**Instruction**
Rewrite the following lines as a numbered list, omitting any blank lines.

# Start of Given records

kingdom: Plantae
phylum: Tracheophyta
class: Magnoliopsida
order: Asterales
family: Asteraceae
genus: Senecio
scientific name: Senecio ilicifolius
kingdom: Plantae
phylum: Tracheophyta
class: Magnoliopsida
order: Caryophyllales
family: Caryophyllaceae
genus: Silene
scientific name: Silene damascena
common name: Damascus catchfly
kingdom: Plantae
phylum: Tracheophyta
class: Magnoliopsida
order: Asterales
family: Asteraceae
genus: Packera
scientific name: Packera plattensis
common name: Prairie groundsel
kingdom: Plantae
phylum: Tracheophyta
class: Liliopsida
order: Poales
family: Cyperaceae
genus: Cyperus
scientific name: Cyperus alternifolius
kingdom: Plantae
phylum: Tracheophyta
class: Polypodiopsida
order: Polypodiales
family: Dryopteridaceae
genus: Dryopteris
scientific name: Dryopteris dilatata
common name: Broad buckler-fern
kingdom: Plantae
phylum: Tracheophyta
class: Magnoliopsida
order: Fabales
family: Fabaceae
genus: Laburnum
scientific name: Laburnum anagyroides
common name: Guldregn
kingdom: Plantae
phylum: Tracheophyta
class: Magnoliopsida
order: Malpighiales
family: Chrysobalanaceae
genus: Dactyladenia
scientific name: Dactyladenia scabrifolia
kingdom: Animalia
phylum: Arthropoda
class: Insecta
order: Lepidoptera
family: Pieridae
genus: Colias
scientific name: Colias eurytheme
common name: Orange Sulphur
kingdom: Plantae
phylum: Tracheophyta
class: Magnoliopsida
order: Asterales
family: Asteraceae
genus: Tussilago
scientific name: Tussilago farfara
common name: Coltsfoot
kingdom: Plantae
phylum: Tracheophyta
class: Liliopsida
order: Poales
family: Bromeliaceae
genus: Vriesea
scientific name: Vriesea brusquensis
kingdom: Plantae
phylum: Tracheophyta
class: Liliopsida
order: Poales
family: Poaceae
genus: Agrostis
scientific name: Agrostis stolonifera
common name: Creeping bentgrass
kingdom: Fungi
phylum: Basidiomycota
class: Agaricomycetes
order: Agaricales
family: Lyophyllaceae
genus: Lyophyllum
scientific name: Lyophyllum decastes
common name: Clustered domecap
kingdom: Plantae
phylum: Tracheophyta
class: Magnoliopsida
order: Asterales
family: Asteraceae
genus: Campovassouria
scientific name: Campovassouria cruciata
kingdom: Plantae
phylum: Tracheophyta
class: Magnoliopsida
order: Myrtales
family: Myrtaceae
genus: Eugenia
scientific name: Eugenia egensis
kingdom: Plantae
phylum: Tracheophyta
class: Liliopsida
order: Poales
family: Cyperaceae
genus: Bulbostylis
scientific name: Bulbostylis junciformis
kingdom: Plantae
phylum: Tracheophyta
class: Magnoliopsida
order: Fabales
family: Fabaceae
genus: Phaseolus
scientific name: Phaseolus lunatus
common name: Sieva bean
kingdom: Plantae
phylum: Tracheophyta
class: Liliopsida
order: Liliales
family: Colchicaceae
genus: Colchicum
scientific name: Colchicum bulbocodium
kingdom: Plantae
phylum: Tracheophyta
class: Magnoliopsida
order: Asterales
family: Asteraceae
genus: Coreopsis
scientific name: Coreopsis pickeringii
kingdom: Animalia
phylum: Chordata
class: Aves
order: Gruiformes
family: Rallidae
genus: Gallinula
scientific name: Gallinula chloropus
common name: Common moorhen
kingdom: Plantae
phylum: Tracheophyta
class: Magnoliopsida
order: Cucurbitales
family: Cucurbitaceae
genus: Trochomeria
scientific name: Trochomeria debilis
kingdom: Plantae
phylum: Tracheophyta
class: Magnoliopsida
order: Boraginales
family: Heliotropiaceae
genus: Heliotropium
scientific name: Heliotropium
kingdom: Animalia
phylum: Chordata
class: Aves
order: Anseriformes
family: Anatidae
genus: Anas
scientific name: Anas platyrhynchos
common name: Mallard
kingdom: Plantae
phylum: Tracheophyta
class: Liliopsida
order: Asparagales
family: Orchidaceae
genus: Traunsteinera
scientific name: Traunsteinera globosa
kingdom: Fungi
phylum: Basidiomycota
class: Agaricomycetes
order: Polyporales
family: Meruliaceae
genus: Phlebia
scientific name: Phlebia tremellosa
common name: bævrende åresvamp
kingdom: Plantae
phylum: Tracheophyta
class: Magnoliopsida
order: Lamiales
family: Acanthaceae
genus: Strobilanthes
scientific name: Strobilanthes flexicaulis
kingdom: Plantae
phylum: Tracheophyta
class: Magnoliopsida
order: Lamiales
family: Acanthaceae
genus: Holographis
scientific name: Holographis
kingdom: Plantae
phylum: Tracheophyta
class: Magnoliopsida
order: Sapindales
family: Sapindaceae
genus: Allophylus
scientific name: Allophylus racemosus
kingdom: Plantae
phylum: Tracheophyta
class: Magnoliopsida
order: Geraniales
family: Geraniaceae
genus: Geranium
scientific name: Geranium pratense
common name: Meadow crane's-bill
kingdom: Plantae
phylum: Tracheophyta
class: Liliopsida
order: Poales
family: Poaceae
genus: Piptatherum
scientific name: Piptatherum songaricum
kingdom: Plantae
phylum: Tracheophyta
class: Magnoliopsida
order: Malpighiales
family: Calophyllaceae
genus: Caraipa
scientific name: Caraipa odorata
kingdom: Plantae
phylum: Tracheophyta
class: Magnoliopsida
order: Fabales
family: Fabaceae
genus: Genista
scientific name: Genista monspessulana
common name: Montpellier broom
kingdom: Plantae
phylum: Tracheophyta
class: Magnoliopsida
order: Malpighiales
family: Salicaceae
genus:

# End of Given records

**Exercise output**
1. kingdom: Plantae
2. phylum: Tracheophyta
3. class: Magnoliopsida
4. order: Asterales
5. family: Asteraceae
6. genus: Senecio
7. scientific name: Senecio ilicifolius
8. kingdom: Plantae
9. phylum: Tracheophyta
10. class: Magnoliopsida
11. order: Caryophyllales
12. family: Caryophyllaceae
13. genus: Silene
14. scientific name: Silene damascena
15. common name: Damascus catchfly
16. kingdom: Plantae
17. phylum: Tracheophyta
18. class: Magnoliopsida
19. order: Asterales
20. family: Asteraceae
21. genus: Packera
22. scientific name: Packera plattensis
23. common name: Prairie groundsel
24. kingdom: Plantae
25. phylum: Tracheophyta
26. class: Liliopsida
27. order: Poales
28. family: Cyperaceae
29. genus: Cyperus
30. scientific name: Cyperus alternifolius
31. kingdom: Plantae
32. phylum: Tracheophyta
33. class: Polypodiopsida
34. order: Polypodiales
35. family: Dryopteridaceae
36. genus: Dryopteris
37. scientific name: Dryopteris dilatata
38. common name: Broad buckler-fern
39. kingdom: Plantae
40. phylum: Tracheophyta
41. class: Magnoliopsida
42. order: Fabales
43. family: Fabaceae
44. genus: Laburnum
45. scientific name: Laburnum anagyroides
46. common name: Guldregn
47. kingdom: Plantae
48. phylum: Tracheophyta
49. class: Magnoliopsida
50. order: Malpighiales
51. family: Chrysobalanaceae
52. genus: Dactyladenia
53. scientific name: Dactyladenia scabrifolia
54. kingdom: Animalia
55. phylum: Arthropoda
56. class: Insecta
57. order: Lepidoptera
58. family: Pieridae
59. genus: Colias
60. scientific name: Colias eurytheme
61. common name: Orange Sulphur
62. kingdom: Plantae
63. phylum: Tracheophyta
64. class: Magnoliopsida
65. order: Asterales
66. family: Asteraceae
67. genus: Tussilago
68. scientific name: Tussilago farfara
69. common name: Coltsfoot
70. kingdom: Plantae
71. phylum: Tracheophyta
72. class: Liliopsida
73. order: Poales
74. family: Bromeliaceae
75. genus: Vriesea
76. scientific name: Vriesea brusquensis
77. kingdom: Plantae
78. phylum: Tracheophyta
79. class: Liliopsida
80. order: Poales
81. family: Poaceae
82. genus: Agrostis
83. scientific name: Agrostis stolonifera
84. common name: Creeping bentgrass
85. kingdom: Fungi
86. phylum: Basidiomycota
87. class: Agaricomycetes
88. order: Agaricales
89. family: Lyophyllaceae
90. genus: Lyophyllum
91. scientific name: Lyophyllum decastes
92. common name: Clustered domecap
93. kingdom: Plantae
94. phylum: Tracheophyta
95. class: Magnoliopsida
96. order: Asterales
97. family: Asteraceae
98. genus: Campovassouria
99. scientific name: Campovassouria cruciata
100. kingdom: Plantae
101. phylum: Tracheophyta
102. class: Magnoliopsida
103. order: Myrtales
104. family: Myrtaceae
105. genus: Eugenia
106. scientific name: Eugenia egensis
107. kingdom: Plantae
108. phylum: Tracheophyta
109. class: Liliopsida
110. order: Poales
111. family: Cyperaceae
112. genus: Bulbostylis
113. scientific name: Bulbostylis junciformis
114. kingdom: Plantae
115. phylum: Tracheophyta
116. class: Magnoliopsida
117. order: Fabales
118. family: Fabaceae
119. genus: Phaseolus
120. scientific name: Phaseolus lunatus
121. common name: Sieva bean
122. kingdom: Plantae
123. phylum: Tracheophyta
124. class: Liliopsida
125. order: Liliales
126. family: Colchicaceae
127. genus: Colchicum
128. scientific name: Colchicum bulbocodium
129. kingdom: Plantae
130. phylum: Tracheophyta
131. class: Magnoliopsida
132. order: Asterales
133. family: Asteraceae
134. genus: Coreopsis
135. scientific name: Coreopsis pickeringii
136. kingdom: Animalia
137. phylum: Chordata
138. class: Aves
139. order: Gruiformes
140. family: Rallidae
141. genus: Gallinula
142. scientific name: Gallinula chloropus
143. common name: Common moorhen
144. kingdom: Plantae
145. phylum: Tracheophyta
146. class: Magnoliopsida
147. order: Cucurbitales
148. family: Cucurbitaceae
149. genus: Trochomeria
150. scientific name: Trochomeria debilis
151. kingdom: Plantae
152. phylum: Tracheophyta
153. class: Magnoliopsida
154. order: Boraginales
155. family: Heliotropiaceae
156. genus: Heliotropium
157. scientific name: Heliotropium
158. kingdom: Animalia
159. phylum: Chordata
160. class: Aves
161. order: Anseriformes
162. family: Anatidae
163. genus: Anas
164. scientific name: Anas platyrhynchos
165. common name: Mallard
166. kingdom: Plantae
167. phylum: Tracheophyta
168. class: Liliopsida
169. order: Asparagales
170. family: Orchidaceae
171. genus: Traunsteinera
172. scientific name: Traunsteinera globosa
173. kingdom: Fungi
174. phylum: Basidiomycota
175. class: Agaricomycetes
176. order: Polyporales
177. family: Meruliaceae
178. genus: Phlebia
179. scientific name: Phlebia tremellosa
180. common name: bævrende åresvamp
181. kingdom: Plantae
182. phylum: Tracheophyta
183. class: Magnoliopsida
184. order: Lamiales
185. family: Acanthaceae
186. genus: Strobilanthes
187. scientific name: Strobilanthes flexicaulis
188. kingdom: Plantae
189. phylum: Tracheophyta
190. class: Magnoliopsida
191. order: Lamiales
192. family: Acanthaceae
193. genus: Holographis
194. scientific name: Holographis
195. kingdom: Plantae
196. phylum: Tracheophyta
197. class: Magnoliopsida
198. order: Sapindales
199. family: Sapindaceae
200. genus: Allophylus
201. scientific name: Allophylus racemosus
202. kingdom: Plantae
203. phylum: Tracheophyta
204. class: Magnoliopsida
205. order: Geraniales
206. family: Geraniaceae
207. genus: Geranium
208. scientific name: Geranium pratense
209. common name: Meadow crane's-bill
210. kingdom: Plantae
211. phylum: Tracheophyta
212. class: Liliopsida
213. order: Poales
214. family: Poaceae
215. genus: Piptatherum
216. scientific name: Piptatherum songaricum
217. kingdom: Plantae
218. phylum: Tracheophyta
219. class: Magnoliopsida
220. order: Malpighiales
221. family: Calophyllaceae
222. genus: Caraipa
223. scientific name: Caraipa odorata
224. kingdom: Plantae
225. phylum: Tracheophyta
226. class: Magnoliopsida
227. order: Fabales
228. family: Fabaceae
229. genus: Genista
230. scientific name: Genista monspessulana
231. common name: Montpellier broom
232. kingdom: Plantae
233. phylum: Tracheophyta
234. class: Magnoliopsida
235. order: Malpighiales
236. family: Salicaceae
237. genus:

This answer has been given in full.